La Maison des otages (Desperates Hours) – de Michael Cimino – 1990
Un remake d’un polar des années 50 (de Wyler, avec Bogart), réalisé par un cinéaste certes génial, mais au fond du trou… On pouvait avoir peur. Et les premières scènes ne rassurent pas vraiment. Bien sûr, il y a un métier évident, et on retrouve la patte du réalisateur de Voyage au bout de l’enfer dans sa manière de filmer l’homme (enfin, la femme ici) dans les immenses étendues sauvages d’Amérique… Alors le film sent bon la bonne série B efficace et distrayante, mais on ne s’attend pas vraiment à grand-chose d’autre.
Desperate Hours, d’ailleurs, est un pur film de genres, qui reprend des recettes vieilles comme le film noir ou comme le film de gangster. Et avec des personnages qui ne sont pas loin d’être des stéréotypes : la femme fatale blonde aux jambes interminables (qui montre ses seins dans une scène sur deux, allez savoir pourquoi…), le méchant sans pitié qui se rêve en homme du monde (Cagney ou Robinson n’auraient pas craché sur un tel rôle), le flic plus malin que les autres prêt à enfreindre les règles, la pure famille américaine.

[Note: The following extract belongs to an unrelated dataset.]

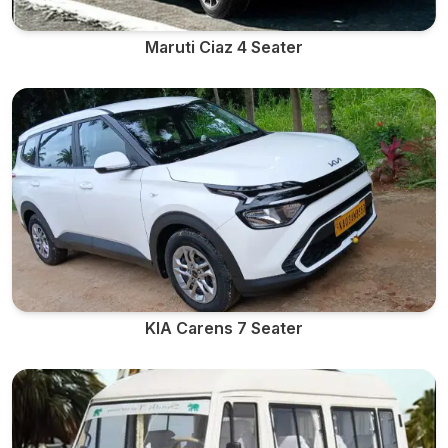
Maruti Ciaz 4 Seater
KIA Carens 7 Seater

Sauf que ces stéréotypes cachent des fêlures profondes comme le Grand Canyon. La femme fatale, jouée par Kelly Lynch, est d’une complexité immense, et ressemble plus à une victime, terrorisée par son gangster de mec. Le gangster, donc (Mickey Rourke, encore beau, qui s’apprêtait à chuter tout au fond du trou au niveau personnel et professionnel), est un dur qui tue de sang froid, certes, mais c’est aussi un type bien moins malin qu’il ne l’imagine, et aussi bien moins courageux (il n’y a qu’à voir cette scène mémorable où il s’accroche à la jambe de son ancienne victime pour ne pas voir ce qui l’attend). Et entouré de deux crétins assez gratinés (Elias Koteas, et surtout David Morse, qui se lance en solo dans une cavale qui durera deux secondes et demi, juste à cause de sa bêtise, et qui s’achèvera dans une sorte de communion très belle avec la nature…).
Quant à la pure famille américaine, elle prend un sacré coup dans son image. Ce n’est d’ailleurs plus vraiment une famille puisque monsieur (Anthony Hopkins) a quitté femme (Mimi Rogers) et enfants pour une jeunette à peine plus vieille que sa fille. Et s’il tente de retrouver grâce aux yeux de sa femme, c’est parce que sa maîtresse l’a quitté à son tour. On ne croit pas une seconde à sa sincérité quand il lance à sa femme des grandes déclarations style « je me suis rendu compte que je ne pouvais pas vivre sans toi ». Sans « toit », oui…
Il y a un vrai côté cynique dans ce film, qui raconte en fait la renaissance de cette famille qui, incapable de parler sincèrement et sans masque, ne peut se reformer que par un événement extrême et extérieur. Catalyseur malgré lui de cette réconciliation, Mickey Rourke impose à Mimi Rogers et Anthony Hopkins une cohabitation qu’ils n’étaient plus capables d’envisager par eux-mêmes. Mieux encore : il tue de sang froid, et sans raison apparente, le brave agent immobilier chargé de la vente de cette maison, symbole de la désunion du couple… Il y a des conseillers matrimoniaux un brin moins expéditifs…
Cimino fait de son film une satire, mais il n’oublie ni le récit, ni le rythme : son film est aussi, et surtout, un suspense hyper efficace, où la tension monte constamment jusqu’à l’explosion finale, et la libération (dans tous les sens du mot). Et Anthony Hopkins qui referme la porte criblée de balles sur le cadavre du geôlier (et sauveur) de sa famille…
* Le film est sorti en DVD dans une édition simple chez Carlotta, au printemps 2016.